7. What kind of work/artist does Hemera Foundation want to support?                                
  • At this time there isn’t one kind of work that we are more interested in supporting than another. We will work with an artist who can articulate and demonstrate a genuine interest in living this total artistic life and design a fellowship program that best suits them. The only requirement is that you have a demonstrable commitment to art making as a central part of your life and a desire to purse meditation/contemplation as a part of your art and life.
  • A “demonstrable commitment” does not mean that you are professional or attempting to be professional, necessarily; it means that you have spent time on your craft already and experienced the road of creativity enough to supply some body of work illustrative of your artistic interest.
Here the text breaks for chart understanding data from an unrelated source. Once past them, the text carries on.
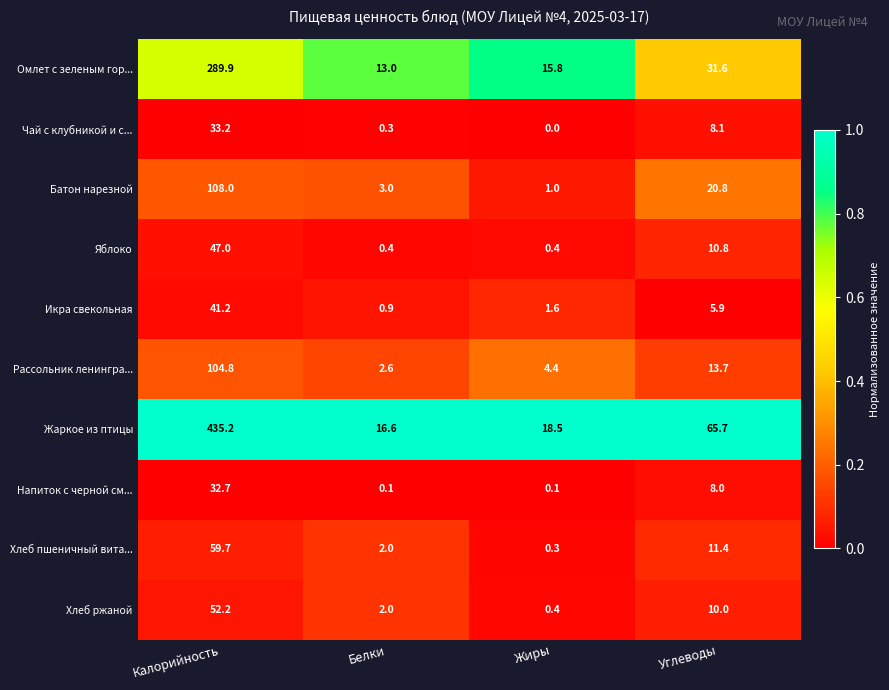

At how many categories does at least one series exceed 0?

4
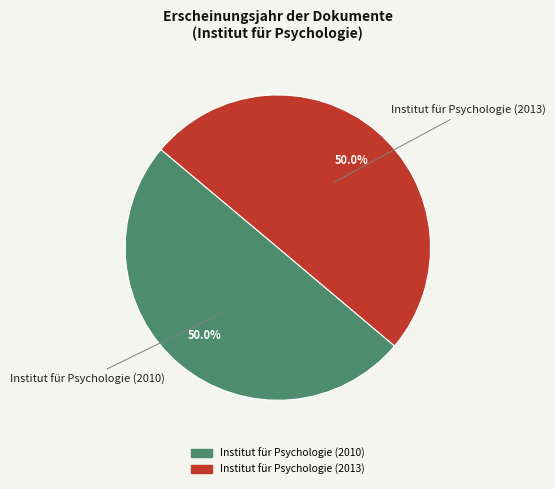

To the nearest percent, what percentage of the pie is Institut für Psychologie (2013)?

50%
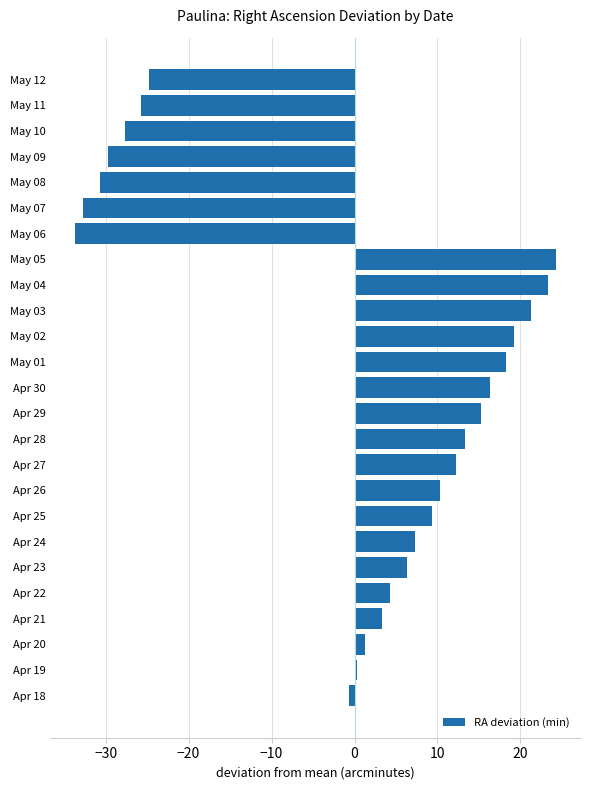

True or false: the data shows 13.3 at Apr 28.

True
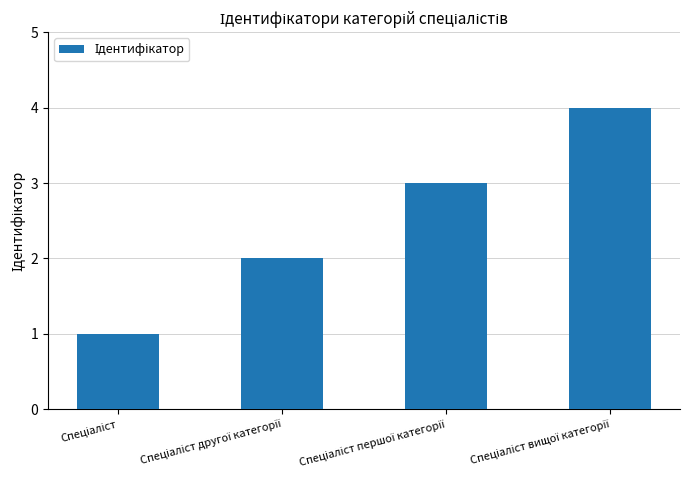

Reading left to right, extract all data points from this chart.

1	2	3	4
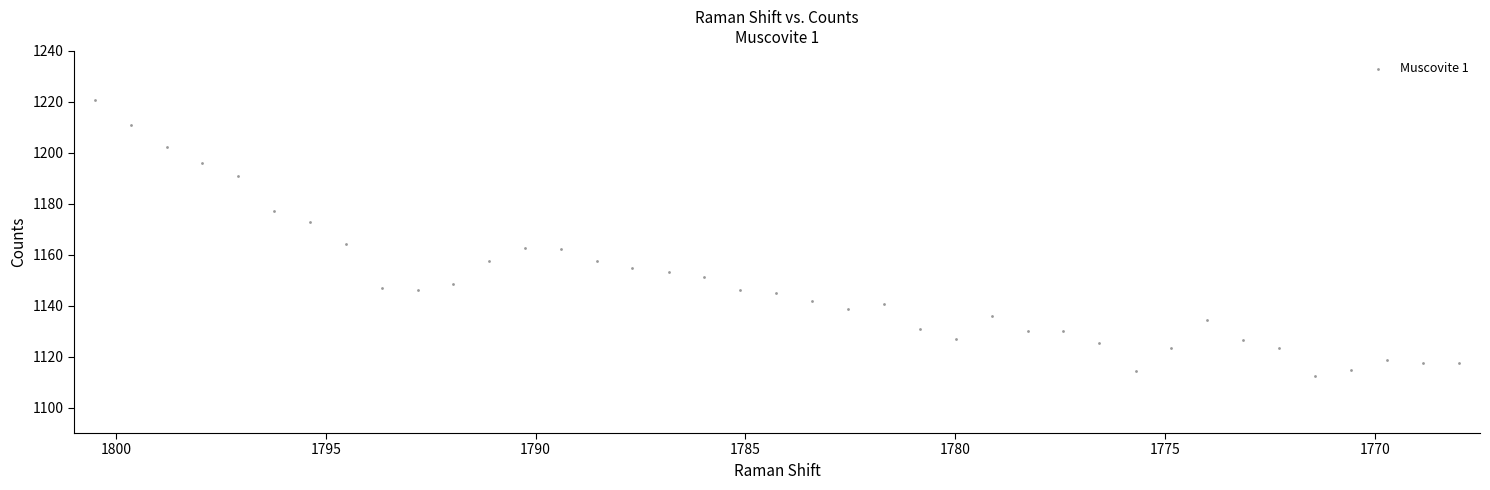

What is the range of Y values (max minus min)?

108.4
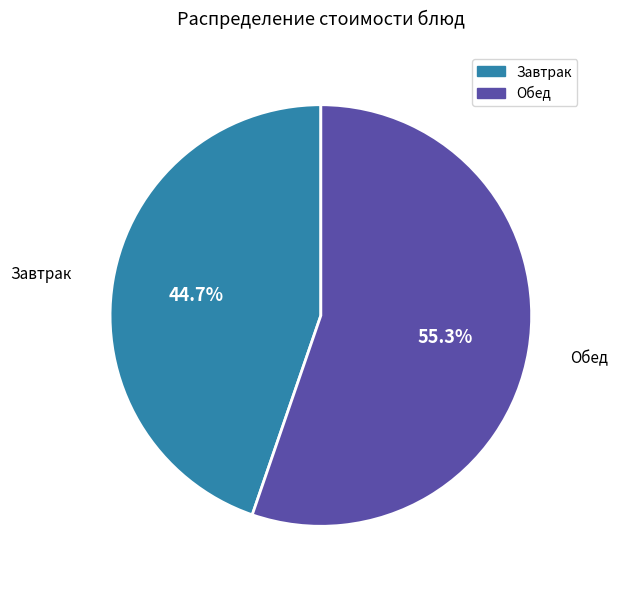

Is there a majority slice in this chart?

Yes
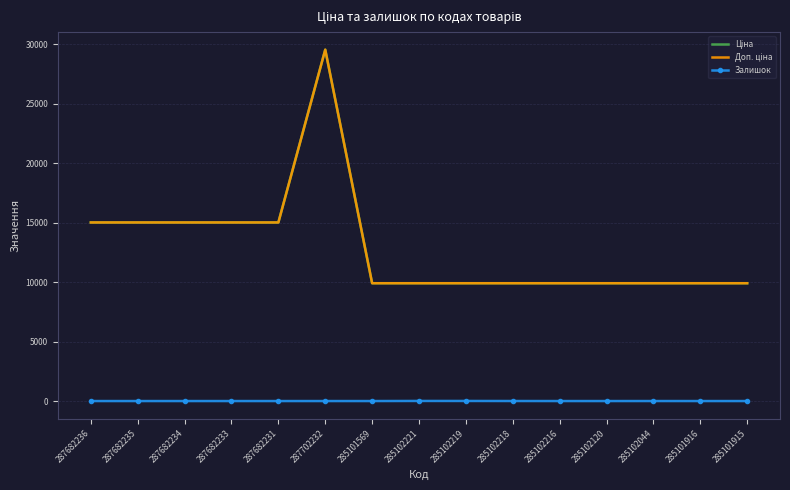

True or false: Доп. ціна has more than 2 interior local peaks.

False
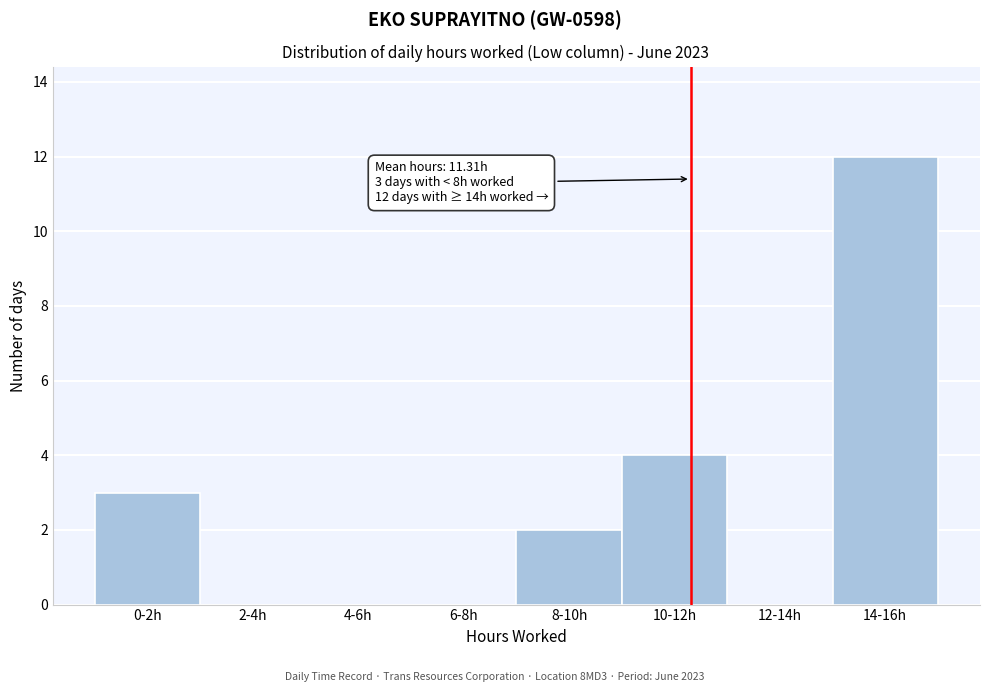

Reading left to right, what are all the values shown in this chart?

0-2h=3	2-4h=0	4-6h=0	6-8h=0	8-10h=2	10-12h=4	12-14h=0	14-16h=12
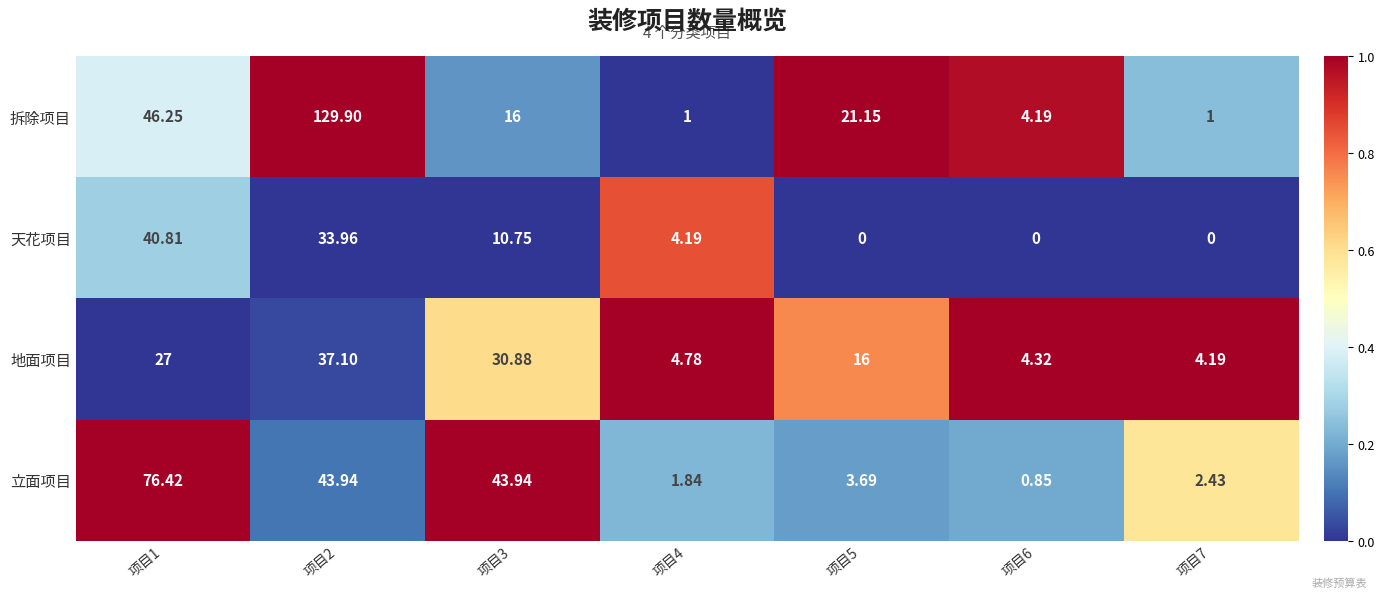

Between 项目2 and 项目3, which series saw the biggest shift?

拆除项目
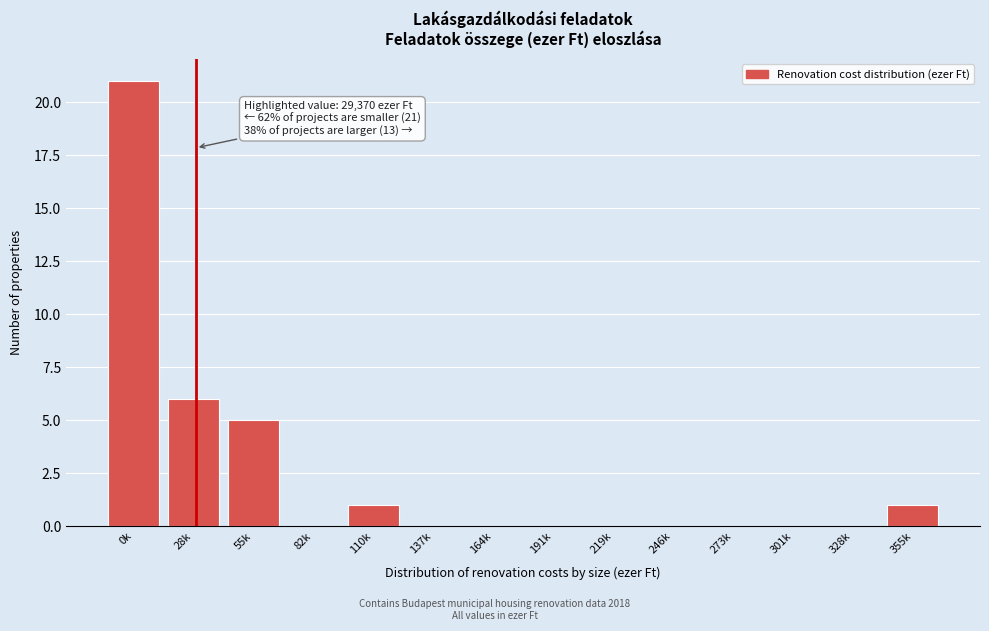

Reading left to right, transcribe all the data shown in this chart.

0k=21	28k=6	55k=5	82k=0	110k=1	137k=0	164k=0	191k=0	219k=0	246k=0	273k=0	301k=0	328k=0	355k=1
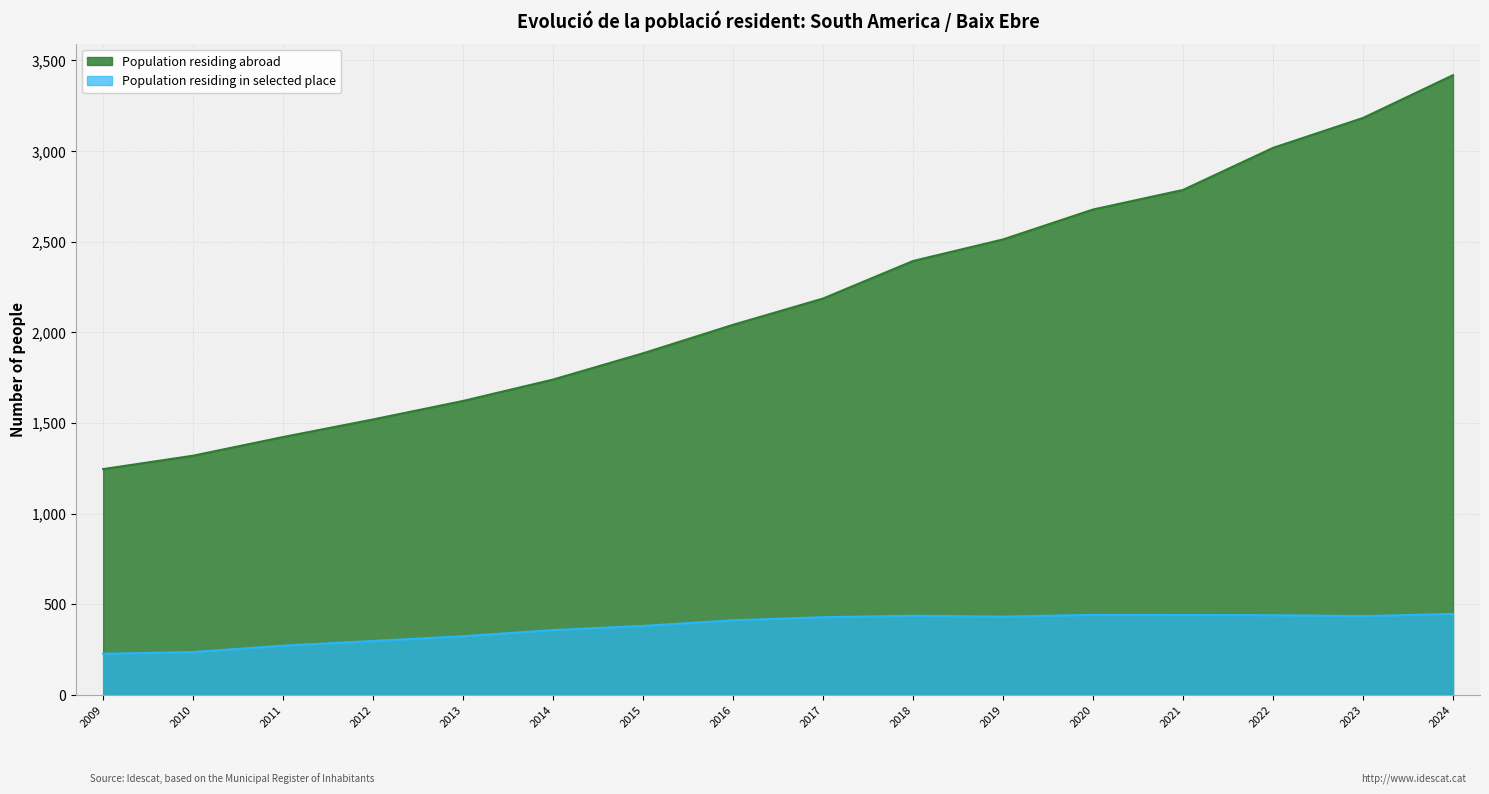

What is the difference between the second highest and minimum values in the Population residing in selected place series?

215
We will not be supporting craft development with this fellowship, so it is important that the artist already has a strong sense of the mechanics and lineage of the craft that they are engaged in.
8. How does Hemera Foundation define “artist?” Or “contemplative artist?” 
  • In this context, the definition of “artist” is one who is meeting their craft with the view and practice of meditation. It is not necessarily someone who is paid for his or her work. However, it is also not someone who is engaged in a craft with only personal interests, ex. therapeutic interests. “Artist” may also be extended to someone who is living their daily life with a sense of awareness and creativity.
9. How often are the Tending Space Fellowships offered? 
  • Once per year, running from June through December.
10. What kind of projects does Hemera Foundation NOT support?                                          
  • There are no art forms that we will automatically rule out. It’s also possible that an artist has a project that they would like to devote time to starting or finishing. If this is the case, we would like to dialogue with you about how it might be impacted by this amount of retreat and support, and if you are open to it changing as you go.
11. What about collaborative projects?                 
  • The fellowship program is open to groups and ensembles but the dollar amount provided will not change, so the total will be divided among the members (i.e., allocated to the group as a whole and not the individual members).
12. What are the review criteria?                                                                             
  • The review will be based on a combination of need, interest and experience.